The Power of Patience

Friday, September 16th, 2016

A couple weeks ago, I went to my regular hairdresser for a cut. She already had a man in the chair and an older man arrived just before me, which meant that it would be about 30 minutes before I could get in. No problem, I thought.

I left and came back 25 minutes later, taking a seat in the waiting area so she could finish up with the man who had entered moments before the first time I went in. I figured it wouldn’t take long because this 70-ish year old guy was bald on top and had about a three inch strip of hair at the base of his skull. Quick and easy, right? As it turns out, not so much.

The woman who came with him got up and was standing next to the hairdresser, giving her precise instructions on how to cut this man’s hair. At one point, she even took the scissors and comb from the stylist’s hands, showing her exactly what she wanted her to do. All I could think was, “Seriously? This guy has no hair! And if this woman wants it cut this exact way, why doesn’t she just do it herself?”

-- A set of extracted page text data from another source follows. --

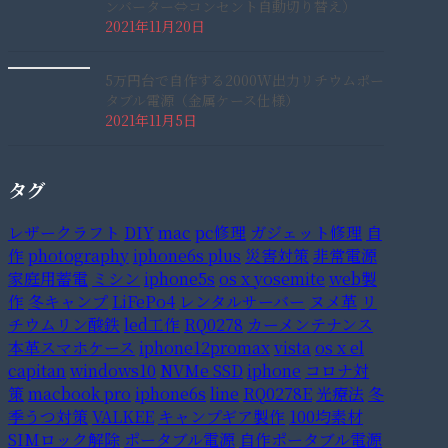
ンバーター⇔コンセント自動切り替え）
2021年11月20日
5万円台で自作する2000W出力リチウムポー
タブル電源（金属ケース仕様）
2021年11月5日
タグ
レザークラフト
DIY
mac
pc修理
ガジェット修理
自
作
photography
iphone6s plus
災害対策
非常電源
家庭用蓄電
ミシン
iphone5s
os x yosemite
web製
作
冬キャンプ
LiFePo4
レンタルサーバー
ヌメ革
リ
チウムリン酸鉄
led工作
RQ0278
カーメンテナンス
本革スマホケース
iphone12promax
vista
os x el
capitan
windows10
NVMe SSD
iphone
コロナ対
策
macbook pro
iphone6s
line
RQ0278E
光療法
冬
季うつ対策
VALKEE
キャンプギア製作
100均素材
SIMロック解除
ポータブル電源
自作ポータブル電源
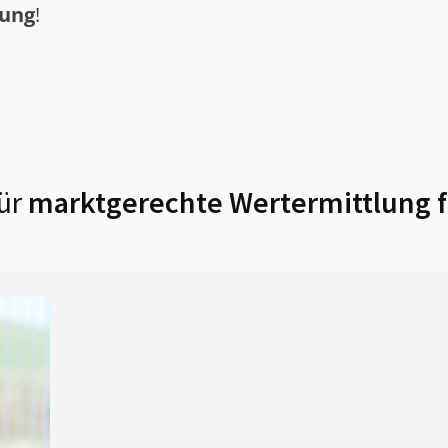
tung
!
ür
marktgerechte Wertermittlung 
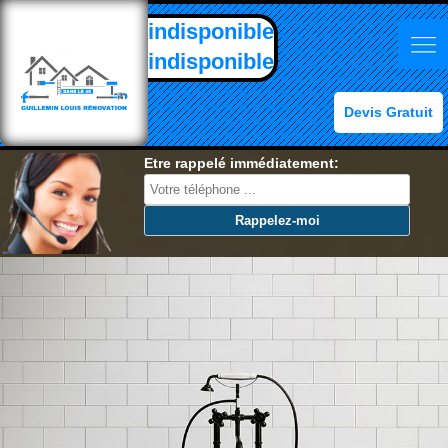
indisponible
indisponible
Devis Gratuit
Etre rappelé immédiatement:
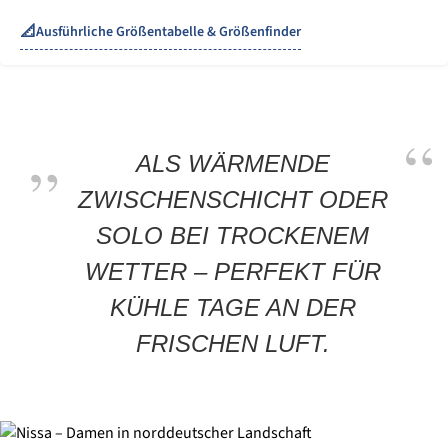
📐
Ausführliche Größentabelle & Größenfinder
ALS WÄRMENDE
ZWISCHENSCHICHT ODER
SOLO BEI TROCKENEM
WETTER – PERFEKT FÜR
KÜHLE TAGE AN DER
FRISCHEN LUFT.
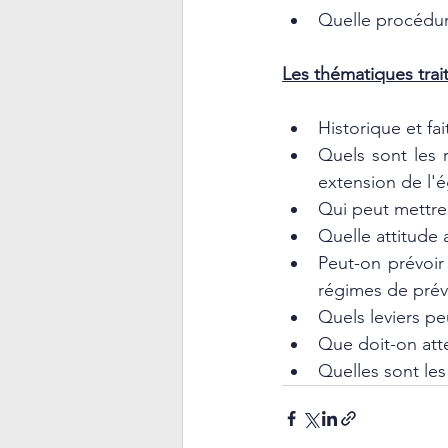
Quelle procédure
Les thématiques trai
Historique et fa
Quels sont les 
extension de l'é
Qui peut mettre 
Quelle attitude 
Peut-on prévoir
régimes de prévo
Quels leviers p
Que doit-on att
Quelles sont le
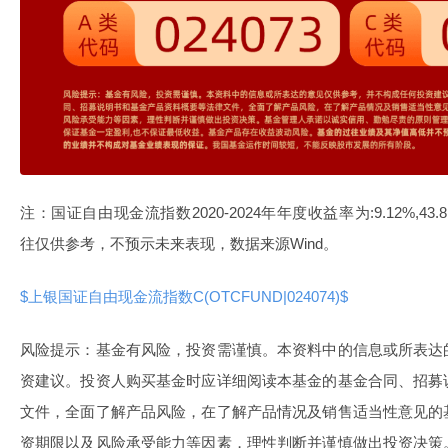
注：国证自由现金流指数2020-2024年年度收益率为:9.12%,43.81%,1
往仅供参考，不预示未来表现，数据来源Wind。
$上银国证自由现金流指数C(OTCFUND|024074)$
风险提示：基金有风险，投资需谨慎。本资料中的信息或所表达
资建议。投资人购买基金时应详细阅读本基金的基金合同、招募
文件，全面了解产品风险，在了解产品情况及销售适当性意见的
资期限以及风险承受能力等因素，理性判断并谨慎做出投资决策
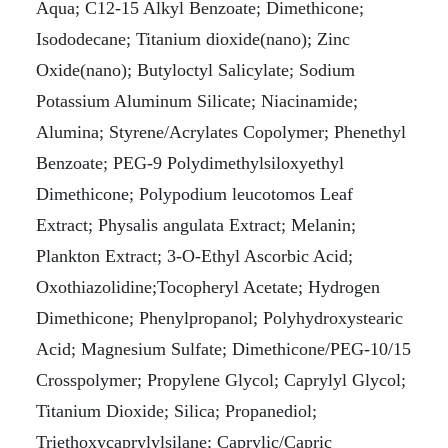
Aqua; C12-15 Alkyl Benzoate; Dimethicone;
Isododecane; Titanium dioxide(nano); Zinc
Oxide(nano); Butyloctyl Salicylate; Sodium
Potassium Aluminum Silicate; Niacinamide;
Alumina; Styrene/Acrylates Copolymer; Phenethyl
Benzoate; PEG-9 Polydimethylsiloxyethyl
Dimethicone; Polypodium leucotomos Leaf
Extract; Physalis angulata Extract; Melanin;
Plankton Extract; 3-O-Ethyl Ascorbic Acid;
Oxothiazolidine;Tocopheryl Acetate; Hydrogen
Dimethicone; Phenylpropanol; Polyhydroxystearic
Acid; Magnesium Sulfate; Dimethicone/PEG-10/15
Crosspolymer; Propylene Glycol; Caprylyl Glycol;
Titanium Dioxide; Silica; Propanediol;
Triethoxycaprylylsilane; Caprylic/Capric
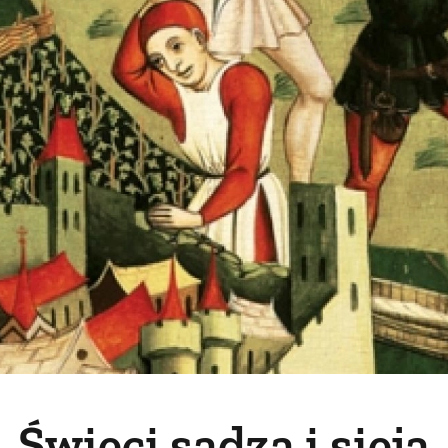
Święci sadzą i sieją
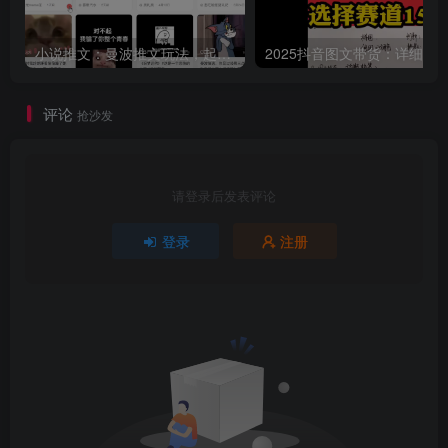
小说推文：曼波推文玩法，起号快，流量猛，一天收益1k+
评论
抢沙发
请登录后发表评论
登录
注册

Now, this went on for five minutes, then ten minutes, and, before I knew it, I found myself losing my patience. Although this haircut of his should’ve taken about four minutes total, it was taking forever and, based on the in-depth guidance provided by his female companion, would likely never be good enough anyway.

Feeling at the end of my patience limits, the man finally stands up and I’m a little relieved because he’s finally done. But that relief was short-lived once I realized that he was just standing in order to go to the hair wash area to remove any left behind strands. Then he actually sits down again so the hairdresser can “touch up” his cut…all three inches of the patch of hair on the back of his head!

Here I was, about ready to lose it, yet there stood my hairdresser, cool as could be. She was super calm and went along with the woman’s demands without letting it get to her, almost like she—the professional—was being schooled by her cosmetology teacher, showing her how to give her client a good cut.

This was a profound learning experience for me, reminding me that there are always going to be people in my life who will test my patience. And while I may want to give them an earful, sharing what I think about how their actions have impacted my life, the best approach is generally to do what my hairdresser did, just breathe and smile…and then let it go.

This is true personally and professionally as sometimes it’s much healthier to be patient when dealing with the very people who are responsible for our livelihoods, the people who pay us for our business talents. If the hairdresser had responded with anger or resentment, for instance, it probably would’ve made her actual client (the older gentleman) feel uncomfortable or even sorry for his companion’s unrelenting direction, potentially keeping him from coming back to her again.

Of course, this doesn’t mean that it’s healthy to be a doormat and let your clients walk all over you, but sometimes just a little patience and understanding can go a long way. Both to the people you serve and the people who are watching you serve. And someone is always watching.